La plateforme collaborative française Wimi a obtenu la qualification SecNumCloud 3.2 de l'ANSSI. Une rareté dans le SaaS français, qui positionne l'entreprise comme une alternative souveraine sérieuse aux géants du cloud américains.

Les supporters de la souveraineté numérique à la française ont le sourire ce mercredi. Wimi, qui porte une suite collaborative fondée il y a plus de quinze ans, annonce avoir décroché la qualification SecNumCloud 3.2, délivrée par l'Agence nationale de la sécurité des systèmes d'information (ANSS). Un label de sécurité cloud très exigeant, qui protège notamment des législations extraterritoriales comme le Cloud Act américain, et que la société cumule avec les certifications HDS et Diffusion Restreinte.

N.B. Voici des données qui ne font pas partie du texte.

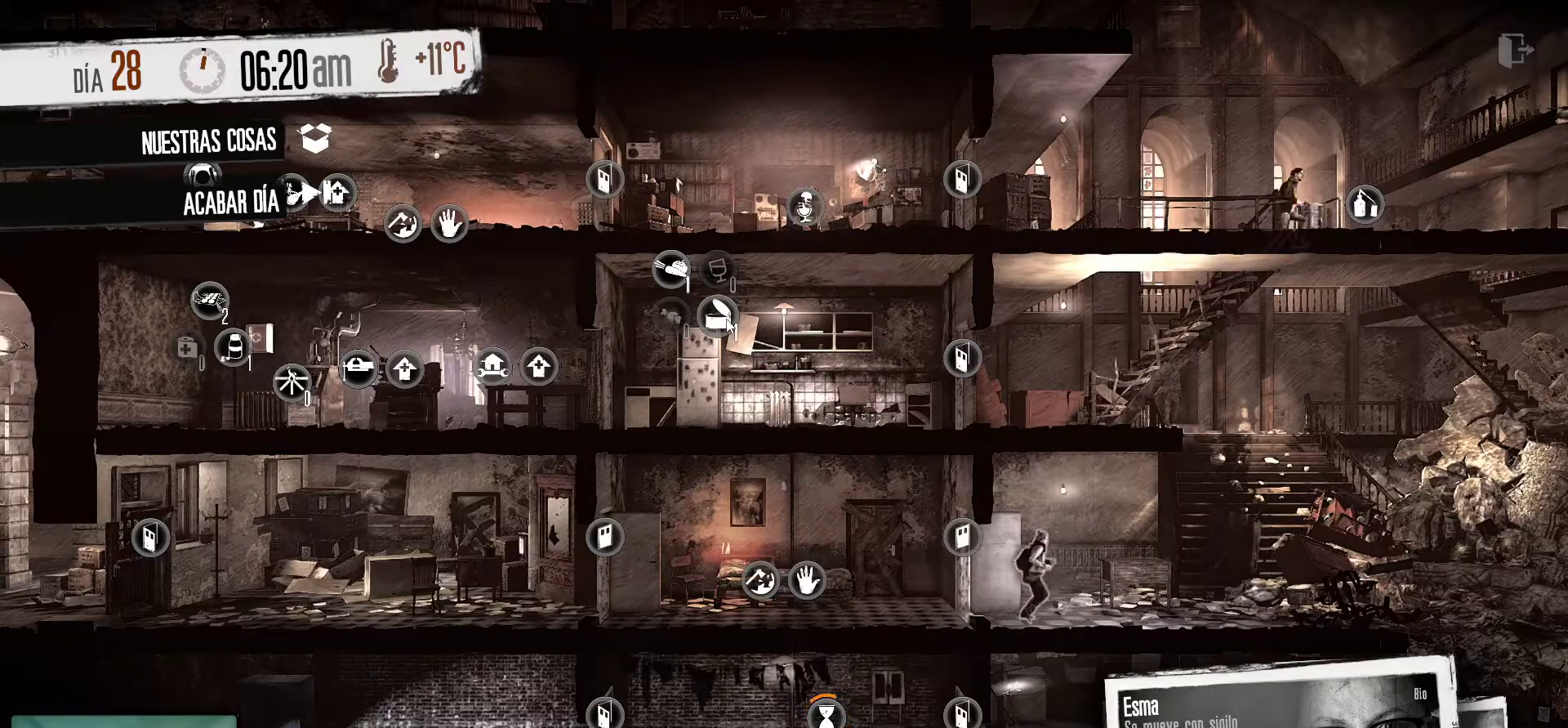
{"keys": [], "mouse": [], "mouse_move": "still", "events": [[250, "mouse_right", "down"], [334, "mouse_right", "up"]]}
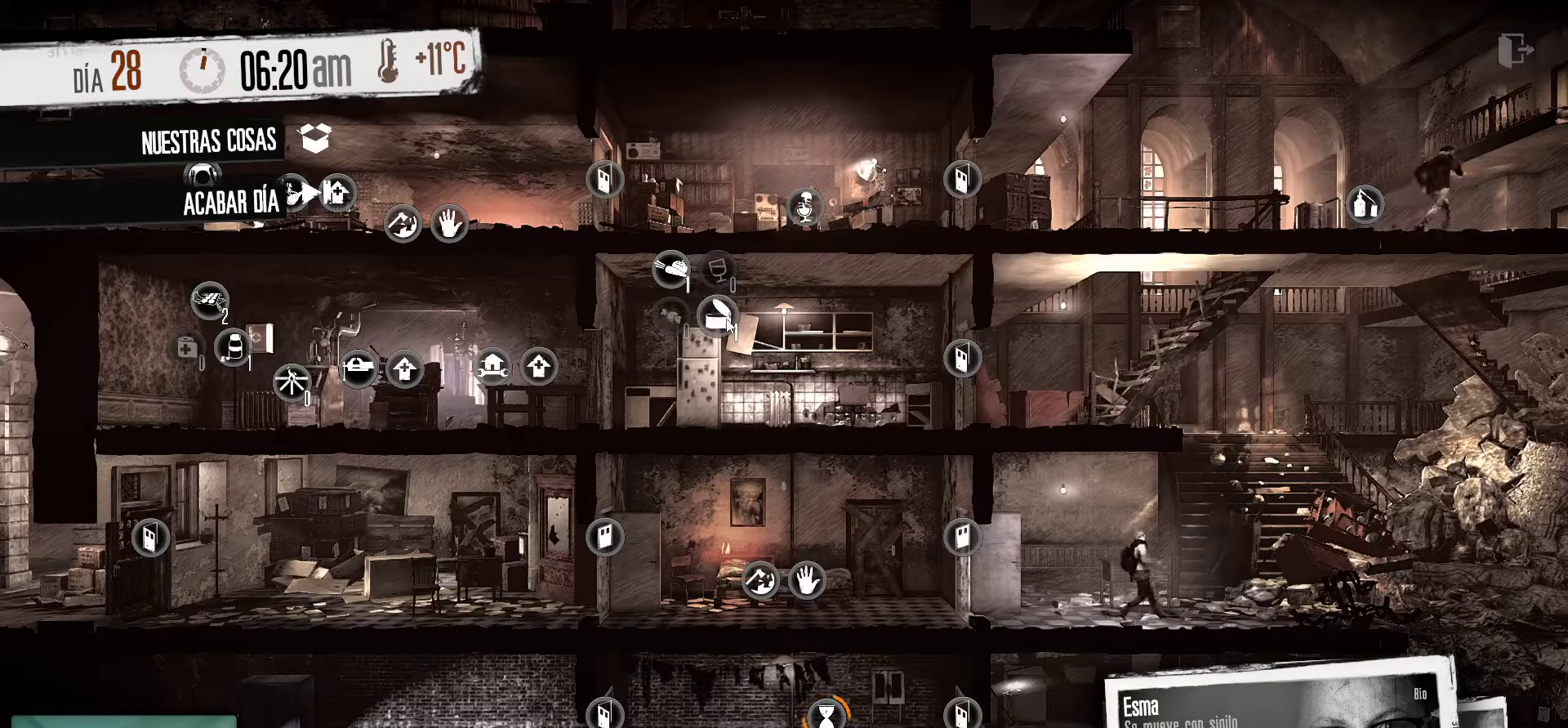
{"keys": [], "mouse": [], "mouse_move": "still", "events": []}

Wimi qualifiée SecNumCloud par l'ANSSI, une récompense pour cette alternative française aux hyperscalers
SecNumCloud, c'est le label de sécurité cloud le plus exigeant en France, créé et délivré par l'ANSSI, le gendarme français de la cybersécurité. Sa version 3.2 garantit non seulement qu'un service protège vos données au plus haut niveau, mais aussi, et c'est là l'essentiel, qu'aucune autorité étrangère ne peut y accéder. Une protection directement pensée contre des lois comme le Cloud Act américain, qui permet aux États-Unis d'exiger l'accès aux données de leurs entreprises, où qu'elles soient stockées dans le monde.
Ce que propose Wimi, c'est en somme un équivalent souverain de Microsoft 365 ou Google Workspace. C'est-à-dire qu'elle délivre une suite complète en SaaS comprenant messagerie, visioconférence, stockage, gestion de projets et co-édition de documents, suite hébergée en France et juridiquement à l'abri de toute ingérence étrangère. Une offre taillée pour les organisations qui n'ont pas le droit à l'erreur sur la confidentialité de leurs données. Une alternative aux hyperscalers nord-américains, qui s'adresse en particulier aux secteurs jugés « hautement stratégiques » selon la directive européenne NIS2, comme l'industrie, la défense, la santé, la finance et les administrations.
Wimi, société parisienne fondée il y a plus de quinze ans par Antoine Duboscq et Lionel Roux, a su s'imposer discrètement dans le paysage numérique français avec des outils qui sont aujourd'hui utilisés dans des ministères, des hôpitaux, des universités et de grands groupes industriels. Reconnue lauréate French Tech 2030 et sélectionnée par l'État en 2023 parmi les futurs champions du secteur. Cette qualification SecNumCloud couronne ainsi une ambition construite sur la durée, pourrait-on dire.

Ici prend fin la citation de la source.